**WHAT TO WORK ON**
1. Copy the Perl 6 progress notes from "So, I also proposed" to "of the details." word for word.
2. How would you sum up the Perl 6 progress notes in two sentences?

**PASSAGE SHOWN**
Next in line were supplies. I like where we’ve gone with them so far, but working with them is very much an exercise in functional programming. It’s a bit like not having for loops and if statements, and having to write everything with map and grep. You can certainly do it, but plenty of normal people find code written that way harder to follow. Heck, some of the less-normal folks like me recognize that some solutions just read better when they’re more imperatively specified. I’ve been pondering this for a while. I really want the asynchronous aspects of Perl 6 to be accessible, and I really want people to be able to write operations that combine many asynchronous data sources – including time – without epic functional contortions. Having done my share of teaching Rx.Net, I’ve had plenty of chance to see people grapple with asynchronous data using an API a lot like we have for supplies. When there’s a nice built-in that does Just What You Want, it works out great. But sometimes there’s not, and you have to get creative, and then the result tends to feel clever rather than clear.

So, I also proposed some syntactic relief for working with supplies. It comes in two parts: supply { … } blocks for constructing supplies, and an asynchronous looping construct called whenever that works with it. So far, feedback has been positive; Larry said it looked sane, and other responses ranged from approving up to excited. So, it’s looking promising.

I didn’t update S17 yet, but rather wrote my proposals in a gist, which has all of the details.

The second big thing I did this week was work on a MoarVM bytecode instrumentation that can identify when one thread writes to an object that was created by another thread while not holding a lock. While there are of course patterns where you can legitimately do such a thing, they are the exception rather than the norm – and so having a tool that tells you when such things happen can help identify bugs. I wrote it to help me get a better insight into some of the threading bugs we have in the RT queue. It’s turned on by setting an environment variable, and it instruments bytecode (using the same approach the profiler does) to detect and record such cross-thread writes. It was also not a lot of code to implement, which I guess is good news on MoarVM’s architecture. And yes, there are sophisticated data race detection algorithms out there, but they’d all take a good bit more work to get in place (maybe some day in the future, I’ll take this one). For now, this first, simplistic, approach should help us hunt down a bunch of issues.

Meanwhile, in regex land…

I was active in the regex engine again.

  • Fix RT #125608 (Longest Token Matching did not factor in the first branch of a sequential alternation)

**DATA ROWS**
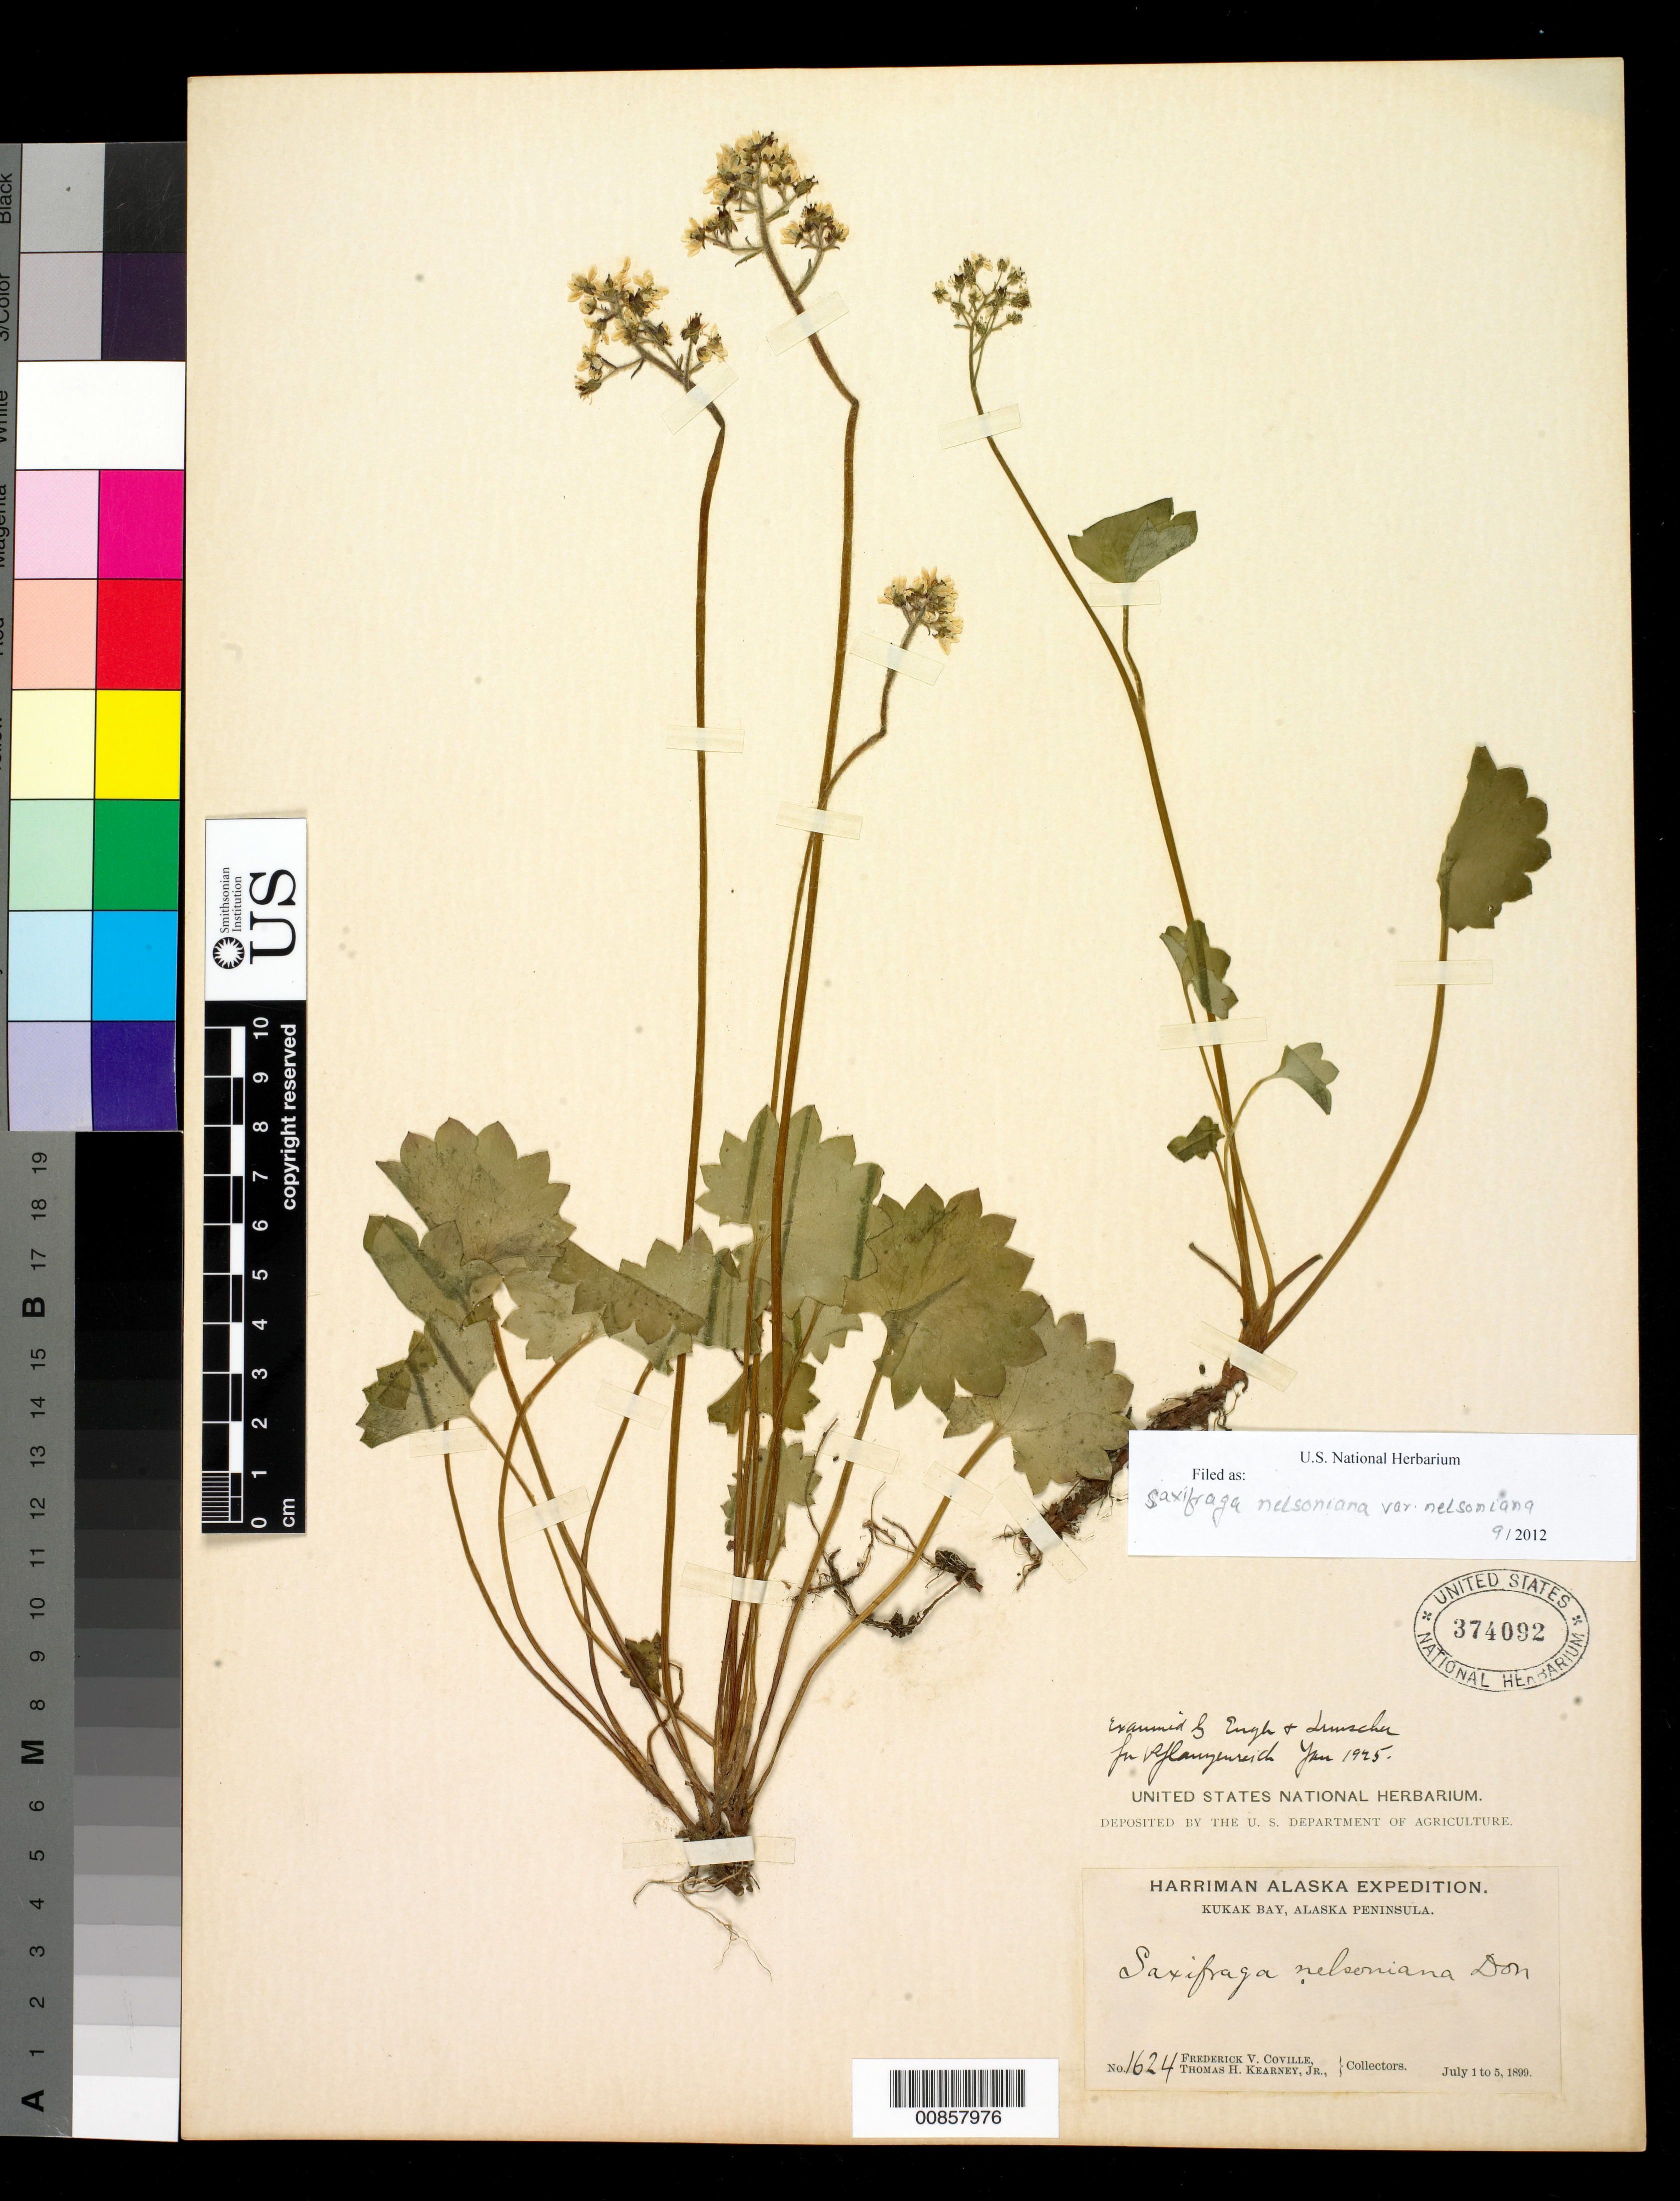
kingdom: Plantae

--

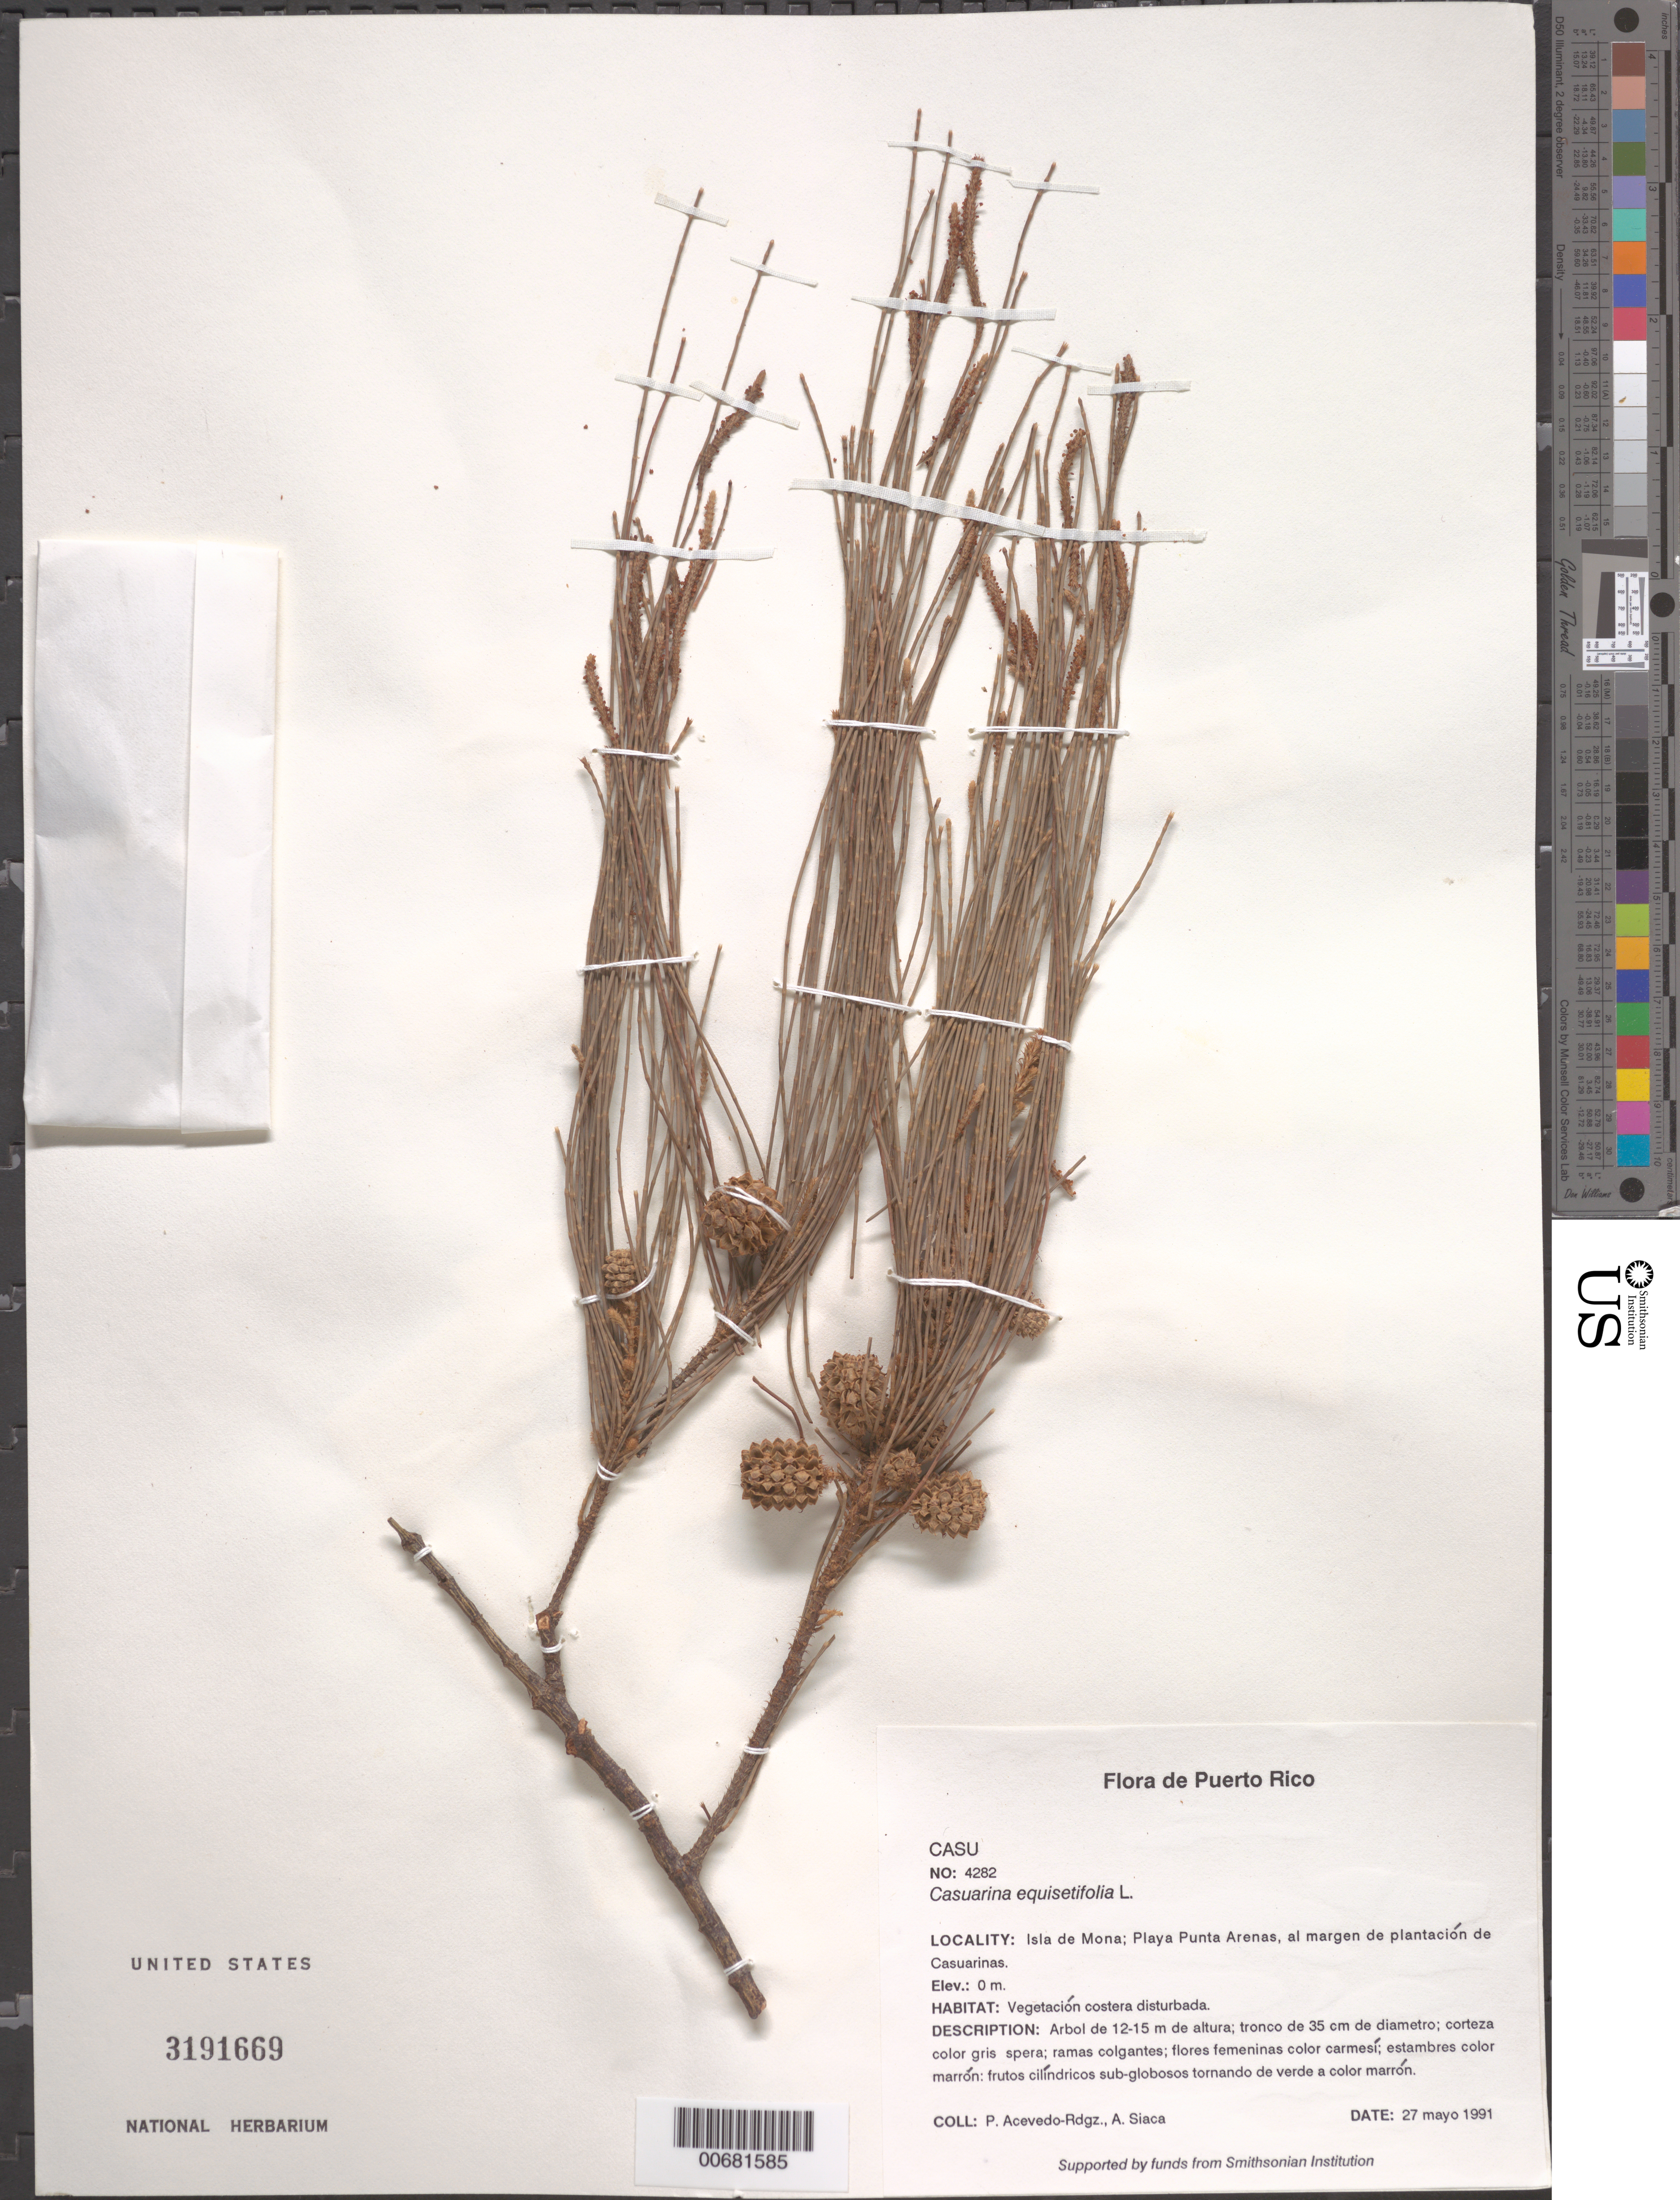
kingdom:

**THE REPLIES**
1.
So, I also proposed some syntactic relief for working with supplies. It comes in two parts: supply { … } blocks for constructing supplies, and an asynchronous looping construct called whenever that works with it. So far, feedback has been positive; Larry said it looked sane, and other responses ranged from approving up to excited. So, it’s looking promising.

I didn’t update S17 yet, but rather wrote my proposals in a gist, which has all of the details.

2. Because working with supplies felt like an exercise in functional programming, the writer proposed syntactic relief: supply blocks for constructing supplies and an asynchronous looping construct called whenever, which has drawn positive feedback so far. The writer also built a MoarVM bytecode instrumentation, turned on by an environment variable, that detects when one thread writes to an object created by another thread without holding a lock, and did further work on the regex engine, including a fix for RT #125608.